*Required work:*
Filter the entries down to the lines containing "below", and copy those lines.

Data entries:
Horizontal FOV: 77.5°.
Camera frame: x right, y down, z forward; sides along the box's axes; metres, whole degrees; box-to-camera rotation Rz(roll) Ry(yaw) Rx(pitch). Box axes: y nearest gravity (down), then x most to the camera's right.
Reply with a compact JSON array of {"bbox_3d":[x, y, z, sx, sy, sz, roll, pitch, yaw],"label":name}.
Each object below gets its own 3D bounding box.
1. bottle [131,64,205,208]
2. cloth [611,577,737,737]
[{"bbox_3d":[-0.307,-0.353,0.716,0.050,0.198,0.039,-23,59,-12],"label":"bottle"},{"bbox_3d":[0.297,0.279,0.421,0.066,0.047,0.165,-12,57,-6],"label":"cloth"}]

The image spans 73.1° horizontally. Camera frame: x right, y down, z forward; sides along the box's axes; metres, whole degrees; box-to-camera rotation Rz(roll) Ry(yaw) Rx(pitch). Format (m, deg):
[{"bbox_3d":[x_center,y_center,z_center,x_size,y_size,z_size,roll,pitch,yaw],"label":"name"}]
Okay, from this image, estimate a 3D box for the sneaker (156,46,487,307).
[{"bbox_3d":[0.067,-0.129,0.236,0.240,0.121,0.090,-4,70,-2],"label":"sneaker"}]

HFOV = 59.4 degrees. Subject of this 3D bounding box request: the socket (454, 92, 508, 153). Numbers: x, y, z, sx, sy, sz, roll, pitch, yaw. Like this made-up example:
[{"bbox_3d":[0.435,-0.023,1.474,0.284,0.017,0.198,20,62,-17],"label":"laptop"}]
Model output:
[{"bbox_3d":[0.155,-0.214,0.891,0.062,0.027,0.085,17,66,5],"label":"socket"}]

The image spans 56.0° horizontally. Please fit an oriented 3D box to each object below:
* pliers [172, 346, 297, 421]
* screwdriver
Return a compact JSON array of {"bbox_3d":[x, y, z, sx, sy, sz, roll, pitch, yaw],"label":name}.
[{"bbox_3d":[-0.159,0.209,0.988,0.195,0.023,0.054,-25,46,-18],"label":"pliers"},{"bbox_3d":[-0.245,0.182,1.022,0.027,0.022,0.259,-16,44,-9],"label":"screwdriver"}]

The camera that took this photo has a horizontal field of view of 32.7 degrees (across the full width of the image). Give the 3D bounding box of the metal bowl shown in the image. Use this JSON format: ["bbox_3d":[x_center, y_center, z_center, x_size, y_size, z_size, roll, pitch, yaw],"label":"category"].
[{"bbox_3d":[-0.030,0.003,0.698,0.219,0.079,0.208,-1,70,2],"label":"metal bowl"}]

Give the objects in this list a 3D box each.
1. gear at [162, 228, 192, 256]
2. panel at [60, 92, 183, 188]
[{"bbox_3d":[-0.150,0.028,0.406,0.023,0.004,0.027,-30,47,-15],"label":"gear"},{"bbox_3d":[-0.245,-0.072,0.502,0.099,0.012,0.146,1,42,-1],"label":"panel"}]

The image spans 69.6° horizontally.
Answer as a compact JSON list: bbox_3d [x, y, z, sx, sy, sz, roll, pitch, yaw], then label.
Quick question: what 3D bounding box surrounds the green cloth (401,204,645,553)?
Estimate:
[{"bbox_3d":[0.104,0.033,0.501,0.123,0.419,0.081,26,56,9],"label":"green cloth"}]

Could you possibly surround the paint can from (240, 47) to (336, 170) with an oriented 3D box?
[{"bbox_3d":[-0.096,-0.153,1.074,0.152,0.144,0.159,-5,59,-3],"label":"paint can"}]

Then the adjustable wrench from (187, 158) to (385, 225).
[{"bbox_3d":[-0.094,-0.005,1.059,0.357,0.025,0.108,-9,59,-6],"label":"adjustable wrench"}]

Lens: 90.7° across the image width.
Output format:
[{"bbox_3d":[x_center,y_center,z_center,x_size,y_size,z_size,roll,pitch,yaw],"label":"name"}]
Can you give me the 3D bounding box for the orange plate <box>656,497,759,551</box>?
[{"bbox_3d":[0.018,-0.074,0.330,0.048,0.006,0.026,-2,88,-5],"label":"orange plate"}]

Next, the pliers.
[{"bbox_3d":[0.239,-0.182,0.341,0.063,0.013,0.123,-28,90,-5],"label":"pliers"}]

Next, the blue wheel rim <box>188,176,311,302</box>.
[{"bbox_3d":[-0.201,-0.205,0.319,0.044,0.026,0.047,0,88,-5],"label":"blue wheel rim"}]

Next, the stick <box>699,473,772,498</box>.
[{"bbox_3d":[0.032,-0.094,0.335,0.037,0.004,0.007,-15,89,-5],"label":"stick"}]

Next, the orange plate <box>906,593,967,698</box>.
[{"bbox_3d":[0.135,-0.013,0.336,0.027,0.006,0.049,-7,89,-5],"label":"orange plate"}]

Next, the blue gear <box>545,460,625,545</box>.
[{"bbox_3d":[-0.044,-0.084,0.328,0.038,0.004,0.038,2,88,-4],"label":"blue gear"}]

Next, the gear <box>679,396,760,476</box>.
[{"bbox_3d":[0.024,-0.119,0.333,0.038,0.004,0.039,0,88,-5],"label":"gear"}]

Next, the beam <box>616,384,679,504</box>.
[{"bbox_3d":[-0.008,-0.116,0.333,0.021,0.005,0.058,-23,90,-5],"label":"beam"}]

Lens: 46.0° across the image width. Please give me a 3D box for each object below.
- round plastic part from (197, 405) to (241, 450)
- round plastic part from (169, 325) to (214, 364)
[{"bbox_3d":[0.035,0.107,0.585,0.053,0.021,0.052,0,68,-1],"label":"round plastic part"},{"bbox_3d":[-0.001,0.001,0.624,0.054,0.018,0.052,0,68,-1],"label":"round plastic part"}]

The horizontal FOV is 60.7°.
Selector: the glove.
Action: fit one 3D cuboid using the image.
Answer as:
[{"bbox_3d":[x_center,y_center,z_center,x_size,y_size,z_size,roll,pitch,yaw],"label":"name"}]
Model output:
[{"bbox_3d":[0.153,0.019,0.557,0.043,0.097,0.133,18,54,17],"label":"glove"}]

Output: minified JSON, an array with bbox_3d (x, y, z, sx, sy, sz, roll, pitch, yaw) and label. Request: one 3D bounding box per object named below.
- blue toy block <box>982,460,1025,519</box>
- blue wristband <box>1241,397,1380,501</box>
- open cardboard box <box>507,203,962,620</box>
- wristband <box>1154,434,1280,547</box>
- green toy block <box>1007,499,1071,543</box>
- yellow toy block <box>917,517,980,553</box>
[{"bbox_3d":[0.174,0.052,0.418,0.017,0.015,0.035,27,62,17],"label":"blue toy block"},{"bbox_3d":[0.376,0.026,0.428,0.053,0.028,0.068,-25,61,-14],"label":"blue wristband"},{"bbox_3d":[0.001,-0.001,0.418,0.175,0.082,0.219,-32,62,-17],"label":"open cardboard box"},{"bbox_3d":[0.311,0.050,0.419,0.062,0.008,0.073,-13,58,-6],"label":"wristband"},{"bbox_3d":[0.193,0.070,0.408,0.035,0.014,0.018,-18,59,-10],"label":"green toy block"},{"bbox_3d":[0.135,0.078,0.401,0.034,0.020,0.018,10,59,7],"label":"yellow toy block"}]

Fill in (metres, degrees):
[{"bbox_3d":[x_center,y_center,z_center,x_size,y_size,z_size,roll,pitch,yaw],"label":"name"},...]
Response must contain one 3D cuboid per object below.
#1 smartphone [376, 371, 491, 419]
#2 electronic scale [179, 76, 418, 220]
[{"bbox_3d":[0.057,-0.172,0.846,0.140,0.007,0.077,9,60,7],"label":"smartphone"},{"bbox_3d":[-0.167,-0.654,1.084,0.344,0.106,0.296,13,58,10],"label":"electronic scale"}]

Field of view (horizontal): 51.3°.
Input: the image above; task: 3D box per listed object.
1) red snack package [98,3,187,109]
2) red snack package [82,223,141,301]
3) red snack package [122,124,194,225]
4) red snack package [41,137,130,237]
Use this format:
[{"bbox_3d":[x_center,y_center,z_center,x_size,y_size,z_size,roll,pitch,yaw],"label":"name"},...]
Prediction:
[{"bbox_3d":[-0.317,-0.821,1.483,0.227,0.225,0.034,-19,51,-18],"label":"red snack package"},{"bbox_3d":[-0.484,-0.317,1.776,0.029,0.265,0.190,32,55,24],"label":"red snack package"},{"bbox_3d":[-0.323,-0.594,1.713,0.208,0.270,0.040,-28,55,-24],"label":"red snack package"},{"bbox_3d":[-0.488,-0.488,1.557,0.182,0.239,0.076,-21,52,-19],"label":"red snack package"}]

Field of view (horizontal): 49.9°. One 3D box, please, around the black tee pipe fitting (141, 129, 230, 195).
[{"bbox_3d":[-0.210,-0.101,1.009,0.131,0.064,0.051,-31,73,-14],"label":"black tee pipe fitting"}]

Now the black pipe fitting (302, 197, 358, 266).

*Reply to the exercise:*
Each object below gets its own 3D bounding box.
The image spans 56.0° horizontally. Please fit an oriented 3D box to each object below:
Lens: 46.0° across the image width. Please give me a 3D box for each object below.
Output: minified JSON, an array with bbox_3d (x, y, z, sx, sy, sz, roll, pitch, yaw) and label. Request: one 3D bounding box per object named below.
Response must contain one 3D cuboid per object below.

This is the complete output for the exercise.